A solar power plant on the moon! That’s what The Shimizu Corporation, a Japanese company is proposing. The idea is to construct an array of solar cells around the Moon’s equator to harvest solar energy and beam it back to Earth. The ‘Luna ring’, as it has been named, would consist of materials derived from the lunar soil along its 6800 mile equator. The initial construction would only stretch a couple of miles but this could be expanded as fast as necessary. Sounds like science fiction, but the plans have been drawn up with every intention of accomplishing the project.
Eventually, with enough solar cells the array could generate a continuous stream of power from the moon, which receives an uninterrupted, constant exposure to the Sun’s radiation on its lunar hemisphere. It’s certainly an ambitious plan; the construction of such a project would pose a vast financial and material resource expense. The logistics of getting all the materials and equipment to the moon in the first place, manufacturing tele-operated robots to do the actual construction on the Moon’s surface, and maintaining such a structure in space, is probably the biggest technological challenge and the boldest human architectural design yet!
The 30 year multi-phase project envisions creating construction materials using a combination of strategies. Water, which will be imperative in the construction process and in maintenance and cooling, could be produced by reducing lunar soil with hydrogen imported from Earth. Concrete can be produced by extracting cementing material. By utilising solar-heat treatment processes, it’s proposed that they can create bricks, ceramics and glass fibres.
The energy would be ‘beamed’ to Earth through our atmosphere, which is virtually transparent to microwaves and lazars, especially in areas with little cloud cover.
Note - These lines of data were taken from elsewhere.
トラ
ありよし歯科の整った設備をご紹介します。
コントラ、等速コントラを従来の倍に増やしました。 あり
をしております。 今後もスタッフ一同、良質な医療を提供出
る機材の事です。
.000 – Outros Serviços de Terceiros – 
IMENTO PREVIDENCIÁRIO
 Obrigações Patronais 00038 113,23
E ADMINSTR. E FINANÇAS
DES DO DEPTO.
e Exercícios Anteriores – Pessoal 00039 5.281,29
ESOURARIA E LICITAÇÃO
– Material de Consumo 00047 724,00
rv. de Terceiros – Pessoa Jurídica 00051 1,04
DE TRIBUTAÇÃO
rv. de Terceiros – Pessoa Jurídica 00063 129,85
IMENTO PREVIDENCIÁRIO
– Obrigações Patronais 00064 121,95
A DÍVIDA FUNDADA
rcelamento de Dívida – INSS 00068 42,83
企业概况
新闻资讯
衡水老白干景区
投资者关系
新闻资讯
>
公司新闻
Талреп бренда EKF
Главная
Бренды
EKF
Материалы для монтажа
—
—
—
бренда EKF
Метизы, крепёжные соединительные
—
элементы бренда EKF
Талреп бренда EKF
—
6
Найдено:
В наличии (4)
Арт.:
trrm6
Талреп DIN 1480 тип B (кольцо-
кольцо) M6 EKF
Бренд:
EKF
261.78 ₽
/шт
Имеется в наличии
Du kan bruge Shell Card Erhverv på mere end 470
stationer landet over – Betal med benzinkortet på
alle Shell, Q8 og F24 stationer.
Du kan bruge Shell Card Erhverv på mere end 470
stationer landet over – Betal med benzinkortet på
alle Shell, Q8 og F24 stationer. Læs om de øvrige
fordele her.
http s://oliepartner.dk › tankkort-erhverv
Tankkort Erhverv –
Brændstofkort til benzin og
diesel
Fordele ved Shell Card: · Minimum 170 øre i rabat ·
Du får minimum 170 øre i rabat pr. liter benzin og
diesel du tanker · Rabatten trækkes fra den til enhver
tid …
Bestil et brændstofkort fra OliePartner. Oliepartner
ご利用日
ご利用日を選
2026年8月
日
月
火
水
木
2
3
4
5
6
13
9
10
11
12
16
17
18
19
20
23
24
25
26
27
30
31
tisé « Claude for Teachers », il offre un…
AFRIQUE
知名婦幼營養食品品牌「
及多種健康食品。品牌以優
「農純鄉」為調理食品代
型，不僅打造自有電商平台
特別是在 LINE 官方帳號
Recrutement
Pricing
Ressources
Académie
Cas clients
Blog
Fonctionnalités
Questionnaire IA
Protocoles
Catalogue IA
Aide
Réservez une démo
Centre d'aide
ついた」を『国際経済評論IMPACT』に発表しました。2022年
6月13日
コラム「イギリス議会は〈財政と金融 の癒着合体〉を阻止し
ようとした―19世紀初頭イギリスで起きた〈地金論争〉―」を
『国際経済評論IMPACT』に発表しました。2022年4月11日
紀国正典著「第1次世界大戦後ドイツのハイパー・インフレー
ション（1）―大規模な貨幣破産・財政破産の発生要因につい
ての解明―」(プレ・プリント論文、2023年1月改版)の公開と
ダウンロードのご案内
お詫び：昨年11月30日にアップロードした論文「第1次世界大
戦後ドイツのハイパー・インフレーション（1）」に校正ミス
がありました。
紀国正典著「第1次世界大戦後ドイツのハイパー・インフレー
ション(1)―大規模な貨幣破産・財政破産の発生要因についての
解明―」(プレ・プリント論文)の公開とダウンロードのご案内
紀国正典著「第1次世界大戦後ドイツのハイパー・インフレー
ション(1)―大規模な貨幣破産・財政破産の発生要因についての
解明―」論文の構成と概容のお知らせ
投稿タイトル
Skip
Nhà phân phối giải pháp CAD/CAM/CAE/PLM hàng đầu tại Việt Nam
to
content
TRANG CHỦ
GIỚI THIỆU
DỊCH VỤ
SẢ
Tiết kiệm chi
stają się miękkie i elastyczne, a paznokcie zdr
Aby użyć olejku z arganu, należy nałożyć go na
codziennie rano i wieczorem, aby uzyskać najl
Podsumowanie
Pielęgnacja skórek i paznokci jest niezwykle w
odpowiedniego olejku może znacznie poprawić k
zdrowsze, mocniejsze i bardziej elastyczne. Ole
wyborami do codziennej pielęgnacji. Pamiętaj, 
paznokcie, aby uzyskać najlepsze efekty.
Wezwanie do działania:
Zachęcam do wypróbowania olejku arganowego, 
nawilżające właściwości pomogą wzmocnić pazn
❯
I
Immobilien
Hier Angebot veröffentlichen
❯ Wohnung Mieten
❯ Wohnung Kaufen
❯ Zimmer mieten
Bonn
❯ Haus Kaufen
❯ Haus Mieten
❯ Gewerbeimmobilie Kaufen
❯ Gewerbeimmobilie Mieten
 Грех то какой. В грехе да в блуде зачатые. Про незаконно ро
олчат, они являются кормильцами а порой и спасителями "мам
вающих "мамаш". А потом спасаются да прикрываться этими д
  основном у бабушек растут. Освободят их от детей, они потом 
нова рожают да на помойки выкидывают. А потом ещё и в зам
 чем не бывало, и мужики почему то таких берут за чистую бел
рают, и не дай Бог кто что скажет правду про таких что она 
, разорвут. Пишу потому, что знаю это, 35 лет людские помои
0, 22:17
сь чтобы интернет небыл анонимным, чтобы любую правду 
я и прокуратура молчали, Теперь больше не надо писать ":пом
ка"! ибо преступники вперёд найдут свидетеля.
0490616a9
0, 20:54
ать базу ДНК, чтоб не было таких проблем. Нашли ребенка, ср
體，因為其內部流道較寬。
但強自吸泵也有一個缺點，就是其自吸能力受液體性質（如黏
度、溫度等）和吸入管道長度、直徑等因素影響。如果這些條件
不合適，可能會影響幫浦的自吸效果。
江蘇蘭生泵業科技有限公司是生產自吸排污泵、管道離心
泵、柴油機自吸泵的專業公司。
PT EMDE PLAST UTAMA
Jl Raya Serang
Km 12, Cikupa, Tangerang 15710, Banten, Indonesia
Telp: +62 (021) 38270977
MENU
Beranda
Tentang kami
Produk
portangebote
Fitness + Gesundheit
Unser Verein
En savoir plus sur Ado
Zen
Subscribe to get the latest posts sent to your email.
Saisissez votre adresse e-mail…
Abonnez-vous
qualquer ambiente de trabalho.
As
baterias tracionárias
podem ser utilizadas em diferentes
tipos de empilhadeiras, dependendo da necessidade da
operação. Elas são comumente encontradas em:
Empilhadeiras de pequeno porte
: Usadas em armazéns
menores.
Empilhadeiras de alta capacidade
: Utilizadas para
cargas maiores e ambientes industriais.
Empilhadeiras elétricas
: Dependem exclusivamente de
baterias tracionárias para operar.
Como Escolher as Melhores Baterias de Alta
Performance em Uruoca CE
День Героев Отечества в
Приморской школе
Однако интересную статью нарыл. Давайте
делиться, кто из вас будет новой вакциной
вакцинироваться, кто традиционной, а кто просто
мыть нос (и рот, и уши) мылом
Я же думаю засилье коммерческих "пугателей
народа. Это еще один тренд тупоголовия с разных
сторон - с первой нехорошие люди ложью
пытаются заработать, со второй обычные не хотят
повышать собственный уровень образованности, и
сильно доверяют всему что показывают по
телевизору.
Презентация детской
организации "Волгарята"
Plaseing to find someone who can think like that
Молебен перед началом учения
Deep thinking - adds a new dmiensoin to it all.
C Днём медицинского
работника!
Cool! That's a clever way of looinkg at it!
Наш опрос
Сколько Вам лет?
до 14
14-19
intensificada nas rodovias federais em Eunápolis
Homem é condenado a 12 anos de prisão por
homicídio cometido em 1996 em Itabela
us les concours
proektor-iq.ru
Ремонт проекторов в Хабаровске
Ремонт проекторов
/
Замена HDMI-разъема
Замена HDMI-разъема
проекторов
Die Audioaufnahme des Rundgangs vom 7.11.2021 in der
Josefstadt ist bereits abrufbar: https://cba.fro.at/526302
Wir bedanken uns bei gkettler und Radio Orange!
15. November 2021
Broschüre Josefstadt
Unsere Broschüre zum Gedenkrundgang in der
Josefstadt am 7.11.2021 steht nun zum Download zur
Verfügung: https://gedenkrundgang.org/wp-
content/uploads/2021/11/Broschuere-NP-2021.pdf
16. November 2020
The microwaves, guided by radio beacons would be collected by transmission antennas about 20m in diameter. This microwave energy could then be converted directly into DC electricity.
Countries all over the world and their receiving stations would pick up these transmissions and relay them into their respective national grids. It has been suggested that international consortiums of nations and/or companies could buy stakes or shares in the Luna Ring to aid its construction. Each partner would then have rights to construct receiving stations at the geographical location of their choice. This green energy resource could provide a great deal of the Earth’s power needs one day, and its slow development would work brilliantly, weaning us off polluting sources of power.
Shimizu is proposing to start work sometime in 2035 so we won’t be receiving Luna Ring energy for quite some time; in fact Shimizu are relying on several technological developments to be achieved in that time, in order for the project to be realised. They also hope that by the time they come to the point of construction, we will have a more developed in-space infrastructure.
Does all this sound a bit far-fetched to you? Well this project is only in the idea development stage at the moment, but Shimizu’s proposal could become a reality in time. To some, it seems like a very logical and realistic step in humanity’s technological development, to reach out to the moon as our closest celestial body, for any resources it may hold that can benefit and protect our ever increasing expansion and development here on earth.